▶ [Request] Drop every image and restate the entries below word for word.

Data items

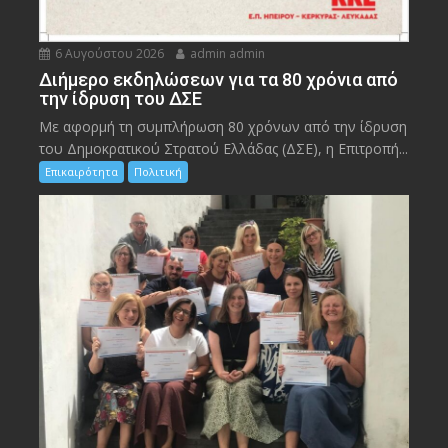
6 Αυγούστου 2026
admin admin
Διήμερο εκδηλώσεων για τα 80 χρόνια από
την ίδρυση του ΔΣΕ
Με αφορμή τη συμπλήρωση 80 χρόνων από την ίδρυση
του Δημοκρατικού Στρατού Ελλάδας (ΔΣΕ), η Επιτροπή...
Επικαιρότητα
Πολιτική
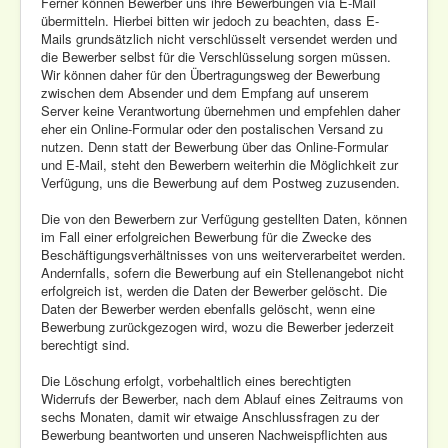
Ferner können Bewerber uns ihre Bewerbungen via E-Mail
übermitteln. Hierbei bitten wir jedoch zu beachten, dass E-
Mails grundsätzlich nicht verschlüsselt versendet werden und
die Bewerber selbst für die Verschlüsselung sorgen müssen.
Wir können daher für den Übertragungsweg der Bewerbung
zwischen dem Absender und dem Empfang auf unserem
Server keine Verantwortung übernehmen und empfehlen daher
eher ein Online-Formular oder den postalischen Versand zu
nutzen. Denn statt der Bewerbung über das Online-Formular
und E-Mail, steht den Bewerbern weiterhin die Möglichkeit zur
Verfügung, uns die Bewerbung auf dem Postweg zuzusenden.
Die von den Bewerbern zur Verfügung gestellten Daten, können
im Fall einer erfolgreichen Bewerbung für die Zwecke des
Beschäftigungsverhältnisses von uns weiterverarbeitet werden.
Andernfalls, sofern die Bewerbung auf ein Stellenangebot nicht
erfolgreich ist, werden die Daten der Bewerber gelöscht. Die
Daten der Bewerber werden ebenfalls gelöscht, wenn eine
Bewerbung zurückgezogen wird, wozu die Bewerber jederzeit
berechtigt sind.
Die Löschung erfolgt, vorbehaltlich eines berechtigten
Widerrufs der Bewerber, nach dem Ablauf eines Zeitraums von
sechs Monaten, damit wir etwaige Anschlussfragen zu der
Bewerbung beantworten und unseren Nachweispflichten aus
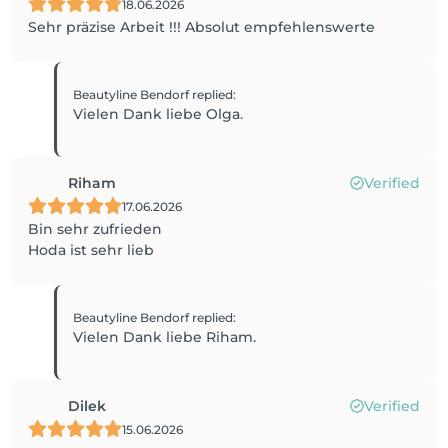
18.06.2026
Sehr präzise Arbeit !!! Absolut empfehlenswerte
Beautyline Bendorf
replied
:
Vielen Dank liebe Olga.
Riham
Verified
17.06.2026
Bin sehr zufrieden
Hoda ist sehr lieb
Beautyline Bendorf
replied
:
Vielen Dank liebe Riham.
Dilek
Verified
15.06.2026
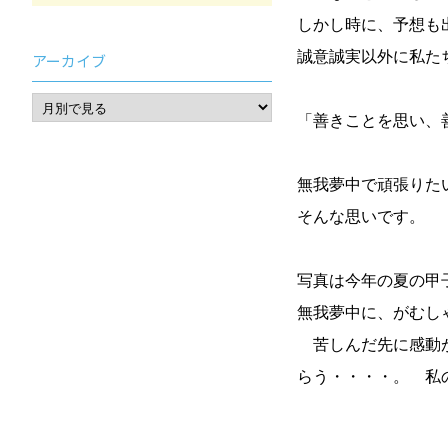
しかし時に、予想も
誠意誠実以外に私た
アーカイブ
「善きことを思い、
無我夢中で頑張りた
そんな思いです。
写真は今年の夏の甲
無我夢中に、がむし
苦しんだ先に感動が
らう・・・・。 私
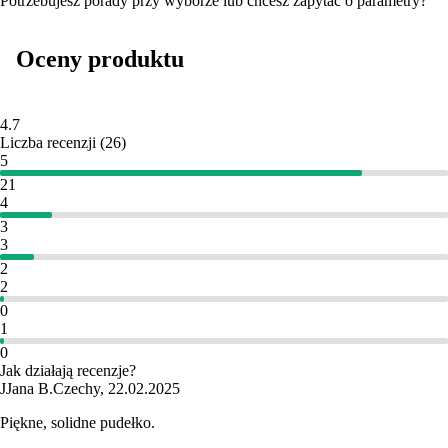
Potrzebujesz porady przy wyborze lub chcesz zapytać o parametry?
Oceny produktu
4.7
Liczba recenzji
(
26
)
5
21
4
3
3
2
2
0
1
0
Jak działają recenzje?
J
Jana B.
Czechy
,
22.02.2025
Piękne, solidne pudełko.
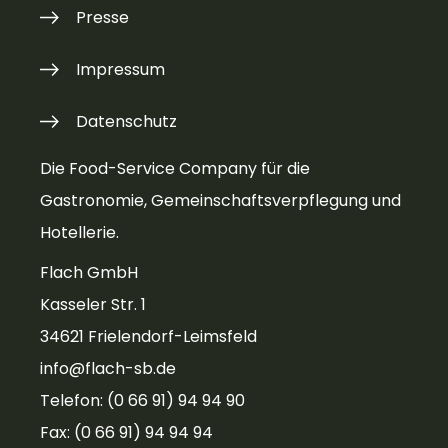
Presse
Impressum
Datenschutz
Die Food-Service Company für die
Gastronomie, Gemeinschaftsverpflegung und
Hotellerie.
Flach GmbH
Kasseler Str. 1
34621 Frielendorf-Leimsfeld
info@flach-sb.de
Telefon: (0 66 91) 94 94 90
Fax: (0 66 91) 94 94 94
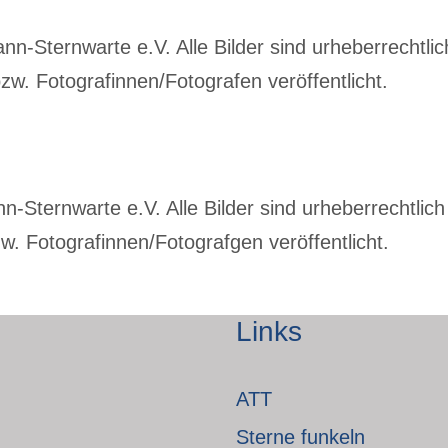
-Sternwarte e.V. Alle Bilder sind urheberrechtlich
w. Fotografinnen/Fotografen veröffentlicht.
Sternwarte e.V. Alle Bilder sind urheberrechtlich 
. Fotografinnen/Fotografgen veröffentlicht.
Links
ATT
Sterne funkeln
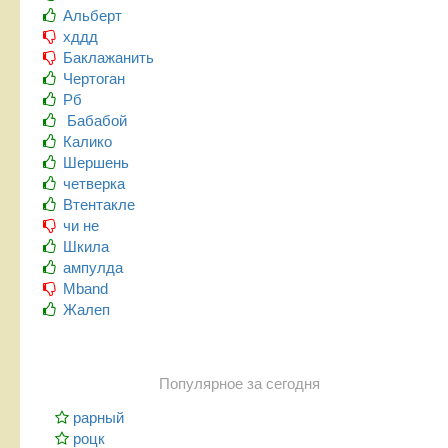
Альберт
хддд
Баклажанить
Чертоган
Рб
Бабабой
Калико
Шершень
четверка
Втентакле
чи не
Шкила
ампулда
Mband
Жалеп
Популярное за сегодня
рарный
роцк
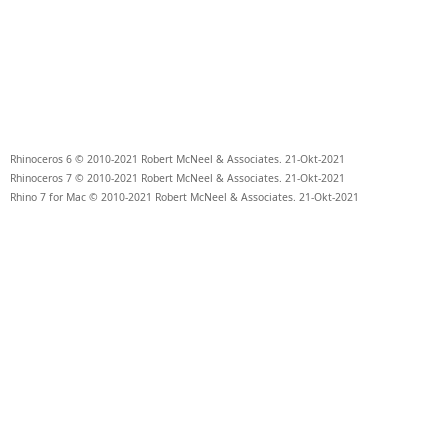
Rhinoceros 6 © 2010-
2021
Robert McNeel & Associates.
21-Okt-2021
Rhinoceros 7 © 2010-
2021
Robert McNeel & Associates.
21-Okt-2021
Rhino 7 for Mac © 2010-
2021
Robert McNeel & Associates.
21-Okt-2021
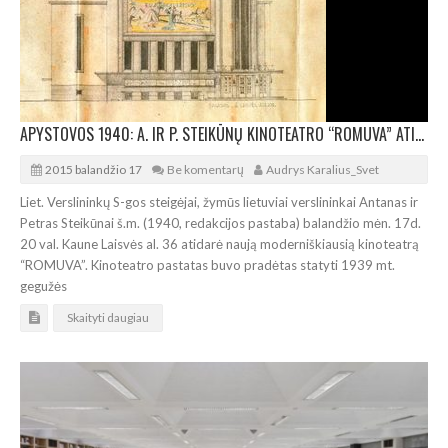
APYSTOVOS 1940: A. IR P. STEIKŪNŲ KINOTEATRO “ROMUVA” ATIDARYMO PROGA
2015 balandžio 17
Be komentarų
Audrys Karalius_Svet
Liet. Verslininkų S-gos steigėjai, žymūs lietuviai verslininkai Antanas ir
Petras Steikūnai š.m. (1940, redakcijos pastaba) balandžio mėn. 17d.
20 val. Kaune Laisvės al. 36 atidarė naują moderniškiausią kinoteatrą
“ROMUVA”. Kinoteatro pastatas buvo pradėtas statyti 1939 mt.
gegužės
Skaityti daugiau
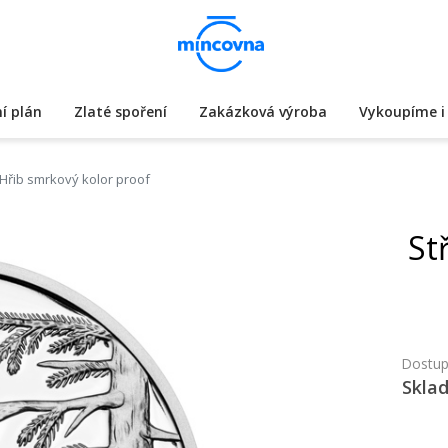
í plán
Zlaté spoření
Zakázková výroba
Vykoupíme i 
 Hřib smrkový kolor proof
St
Dostup
Skla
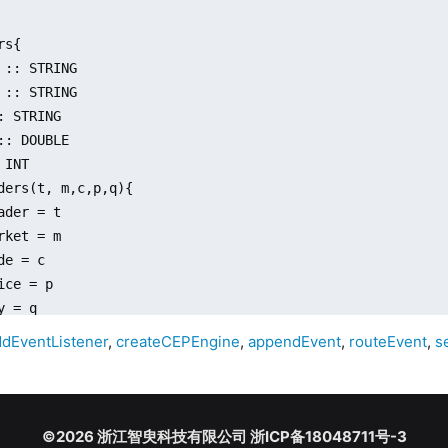
s{

 :: STRING

 :: STRING

: STRING

:: DOUBLE

INT

ders(t, m,c,p,q){

ader = t

rket = m

de = c

ice = p

 = q

ddEventListener
,
createCEPEngine
,
appendEvent
,
routeEvent
,
s
s{

 :: STRING

©2026 浙江智臾科技有限公司 浙ICP备18048711号-3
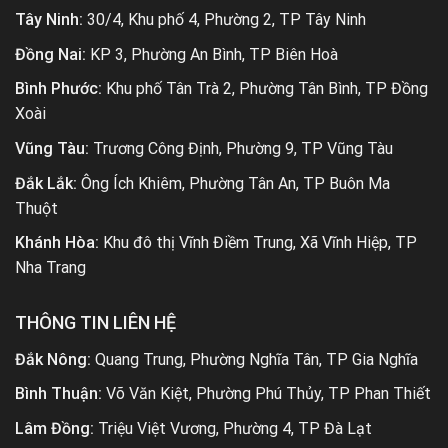
Tây Ninh:
30/4, Khu phố 4, Phường 2, TP Tây Ninh
Đồng Nai:
KP 3, Phường An Bình, TP Biên Hoà
Bình Phước:
Khu phố Tân Trà 2, Phường Tân Bình, TP Đồng
Xoài
Vũng Tàu:
Trương Công Định, Phường 9, TP Vũng Tàu
Đắk Lắk:
Ông Ích Khiêm, Phường Tân An, TP Buôn Ma
Thuột
Khánh Hòa:
Khu đô thị Vĩnh Điềm Trung, Xã Vĩnh Hiệp, TP
Nha Trang
THÔNG TIN LIÊN HỆ
Đắk Nông:
Quang Trung, Phường Nghĩa Tân, TP Gia Nghĩa
Bình Thuận:
Võ Văn Kiệt, Phường Phú Thủy, TP Phan Thiết
Lâm Đồng:
Triệu Việt Vương, Phường 4, TP Đà Lạt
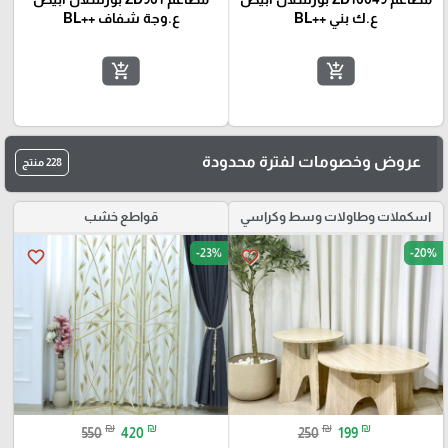
ع.ك بني ++BL
ع.وجة شفاف ++BL
add_shopping_cart
add_shopping_cart
عروض وخصومات لفترة محدودة
228 منتج
اسكملات وطاولات وسط وكراسي
قواطع خشب
-23%
-20%
favorite_border
favorite_border
₪
₪
₪
₪
550
420
250
199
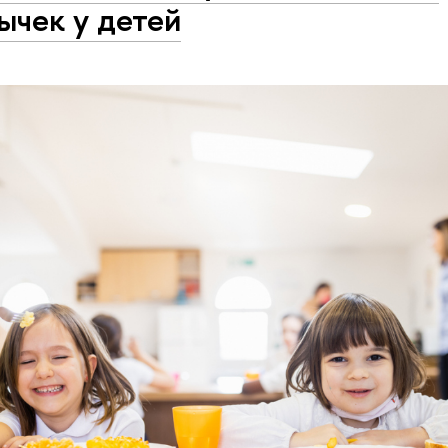
ычек у детей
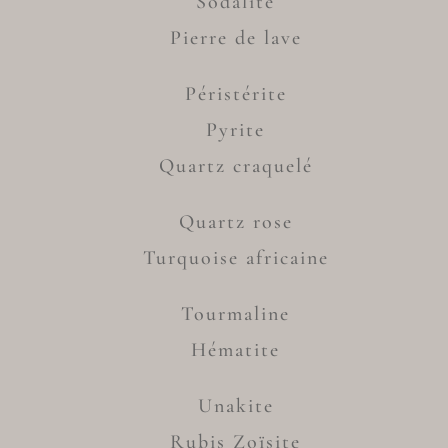
Sodalite
Pierre de lave
Péristérite
Pyrite
Quartz craquelé
Quartz rose
Turquoise africaine
Tourmaline
Hématite
Unakite
Rubis Zoïsite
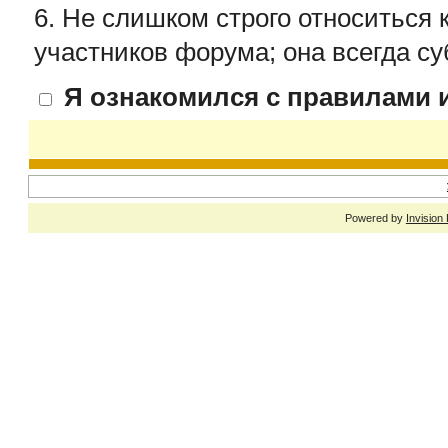
6. Не слишком строго относиться 
участников форума; она всегда су
Я ознакомился с правилами и
Powered by
Invision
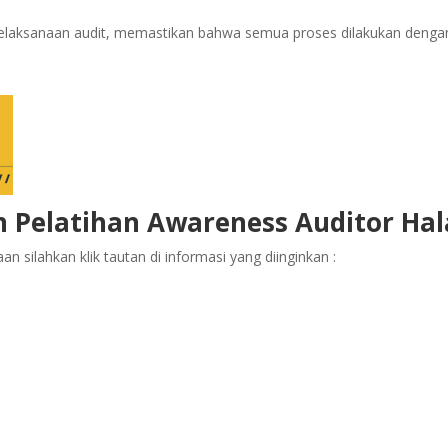
 pelaksanaan audit, memastikan bahwa semua proses dilakukan denga
 Pelatihan
Awareness Auditor Hal
n silahkan klik tautan di informasi yang diinginkan :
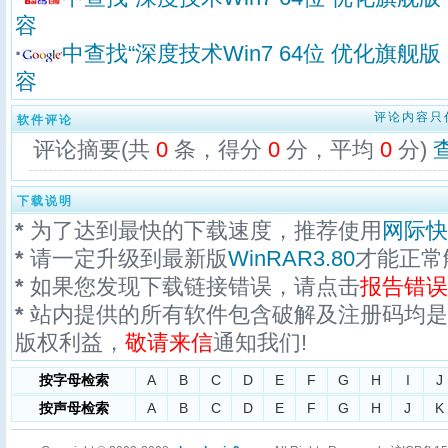
容
·
中查找“深度技术Win7 64位 优化旗舰版 
容
评论内容只
软件评论
评论摘要(共
0
条，得分
0
分，平均
0
分)
下载说明
*
为了达到最快的下载速度，推荐使用
网际快
*
请一定升级到最新版
WinRAR3.80
才能正常
*
如果您发现下载链接错误，请点击
报告错误
*
站内提供的所有软件包含破解及注册码均是
版权利益，
敬请来信
通知我们!
按字母检索
A
B
C
D
E
F
G
H
I
J
按声母检索
A
B
C
D
E
F
G
H
J
K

▶ [Exercise solution]
6 Αυγούστου 2026
admin admin
Διήμερο εκδηλώσεων για τα 80 χρόνια από
την ίδρυση του ΔΣΕ
Με αφορμή τη συμπλήρωση 80 χρόνων από την ίδρυση
του Δημοκρατικού Στρατού Ελλάδας (ΔΣΕ), η Επιτροπή...
Επικαιρότητα
Πολιτική
Ferner können Bewerber uns ihre Bewerbungen via E-Mail
übermitteln. Hierbei bitten wir jedoch zu beachten, dass E-
Mails grundsätzlich nicht verschlüsselt versendet werden und
die Bewerber selbst für die Verschlüsselung sorgen müssen.
Wir können daher für den Übertragungsweg der Bewerbung
zwischen dem Absender und dem Empfang auf unserem
Server keine Verantwortung übernehmen und empfehlen daher
eher ein Online-Formular oder den postalischen Versand zu
nutzen. Denn statt der Bewerbung über das Online-Formular
und E-Mail, steht den Bewerbern weiterhin die Möglichkeit zur
Verfügung, uns die Bewerbung auf dem Postweg zuzusenden.
Die von den Bewerbern zur Verfügung gestellten Daten, können
im Fall einer erfolgreichen Bewerbung für die Zwecke des
Beschäftigungsverhältnisses von uns weiterverarbeitet werden.
Andernfalls, sofern die Bewerbung auf ein Stellenangebot nicht
erfolgreich ist, werden die Daten der Bewerber gelöscht. Die
Daten der Bewerber werden ebenfalls gelöscht, wenn eine
Bewerbung zurückgezogen wird, wozu die Bewerber jederzeit
berechtigt sind.
Die Löschung erfolgt, vorbehaltlich eines berechtigten
Widerrufs der Bewerber, nach dem Ablauf eines Zeitraums von
sechs Monaten, damit wir etwaige Anschlussfragen zu der
Bewerbung beantworten und unseren Nachweispflichten aus
18.06.2026
Sehr präzise Arbeit !!! Absolut empfehlenswerte
Beautyline Bendorf
replied
:
Vielen Dank liebe Olga.
Riham
Verified
17.06.2026
Bin sehr zufrieden
Hoda ist sehr lieb
Beautyline Bendorf
replied
:
Vielen Dank liebe Riham.
Dilek
Verified
15.06.2026
しかし時に、予想も
誠意誠実以外に私た
アーカイブ
「善きことを思い、
無我夢中で頑張りた
そんな思いです。
写真は今年の夏の甲
無我夢中に、がむし
苦しんだ先に感動が
らう・・・・。 私
Potrzebujesz porady przy wyborze lub chcesz zapytać o parametry?
Oceny produktu
4.7
Liczba recenzji
(
26
)
5
21
4
3
3
2
2
0
1
0
Jak działają recenzje?
J
Jana B.
Czechy
,
22.02.2025
Piękne, solidne pudełko.
Presse
Impressum
Datenschutz
Die Food-Service Company für die
Gastronomie, Gemeinschaftsverpflegung und
Hotellerie.
Flach GmbH
Kasseler Str. 1
34621 Frielendorf-Leimsfeld
info@flach-sb.de
Telefon: (0 66 91) 94 94 90
Fax: (0 66 91) 94 94 94
-Sternwarte e.V. Alle Bilder sind urheberrechtlich
w. Fotografinnen/Fotografen veröffentlicht.
Sternwarte e.V. Alle Bilder sind urheberrechtlich 
. Fotografinnen/Fotografgen veröffentlicht.
Links
ATT
Sterne funkeln
Альберт
хддд
Баклажанить
Чертоган
Рб
Бабабой
Калико
Шершень
четверка
Втентакле
чи не
Шкила
ампулда
Mband
Жалеп
Популярное за сегодня
рарный
роцк
Rhinoceros 6 © 2010-
2021
Robert McNeel & Associates.
21-Okt-2021
Rhinoceros 7 © 2010-
2021
Robert McNeel & Associates.
21-Okt-2021
Rhino 7 for Mac © 2010-
2021
Robert McNeel & Associates.
21-Okt-2021
APYSTOVOS 1940: A. IR P. STEIKŪNŲ KINOTEATRO “ROMUVA” ATIDARYMO PROGA
2015 balandžio 17
Be komentarų
Audrys Karalius_Svet
Liet. Verslininkų S-gos steigėjai, žymūs lietuviai verslininkai Antanas ir
Petras Steikūnai š.m. (1940, redakcijos pastaba) balandžio mėn. 17d.
20 val. Kaune Laisvės al. 36 atidarė naują moderniškiausią kinoteatrą
“ROMUVA”. Kinoteatro pastatas buvo pradėtas statyti 1939 mt.
gegužės
Skaityti daugiau
í plán
Zlaté spoření
Zakázková výroba
Vykoupíme i 
 Hřib smrkový kolor proof
St
Dostup
Skla
s{

 :: STRING

 :: STRING

: STRING

:: DOUBLE

INT

ders(t, m,c,p,q){

ader = t

rket = m

de = c

ice = p

 = q

ddEventListener
,
createCEPEngine
,
appendEvent
,
routeEvent
,
s
s{

 :: STRING

©2026 浙江智臾科技有限公司 浙ICP备18048711号-3
Tây Ninh:
30/4, Khu phố 4, Phường 2, TP Tây Ninh
Đồng Nai:
KP 3, Phường An Bình, TP Biên Hoà
Bình Phước:
Khu phố Tân Trà 2, Phường Tân Bình, TP Đồng
Xoài
Vũng Tàu:
Trương Công Định, Phường 9, TP Vũng Tàu
Đắk Lắk:
Ông Ích Khiêm, Phường Tân An, TP Buôn Ma
Thuột
Khánh Hòa:
Khu đô thị Vĩnh Điềm Trung, Xã Vĩnh Hiệp, TP
Nha Trang
THÔNG TIN LIÊN HỆ
Đắk Nông:
Quang Trung, Phường Nghĩa Tân, TP Gia Nghĩa
Bình Thuận:
Võ Văn Kiệt, Phường Phú Thủy, TP Phan Thiết
Lâm Đồng:
Triệu Việt Vương, Phường 4, TP Đà Lạt
ع.ك بني ++BL
ع.وجة شفاف ++BL
add_shopping_cart
add_shopping_cart
عروض وخصومات لفترة محدودة
228 منتج
اسكملات وطاولات وسط وكراسي
قواطع خشب
-23%
-20%
favorite_border
favorite_border
₪
₪
₪
₪
550
420
250
199
ычек у детей
Sodalite
Pierre de lave
Péristérite
Pyrite
Quartz craquelé
Quartz rose
Turquoise africaine
Tourmaline
Hématite
Unakite
Rubis Zoïsite
6. Не слишком строго относиться 
участников форума; она всегда су
Я ознакомился с правилами и
Powered by
Invision
 pelaksanaan audit, memastikan bahwa semua proses dilakukan denga
 Pelatihan
Awareness Auditor Hal
n silahkan klik tautan di informasi yang diinginkan :
容
·
中查找“深度技术Win7 64位 优化旗舰版 
容
评论内容只
软件评论
评论摘要(共
0
条，得分
0
分，平均
0
分)
下载说明
*
为了达到最快的下载速度，推荐使用
网际快
*
请一定升级到最新版
WinRAR3.80
才能正常
*
如果您发现下载链接错误，请点击
报告错误
*
站内提供的所有软件包含破解及注册码均是
版权利益，
敬请来信
通知我们!
按字母检索
A
B
C
D
E
F
G
H
I
J
按声母检索
A
B
C
D
E
F
G
H
J
K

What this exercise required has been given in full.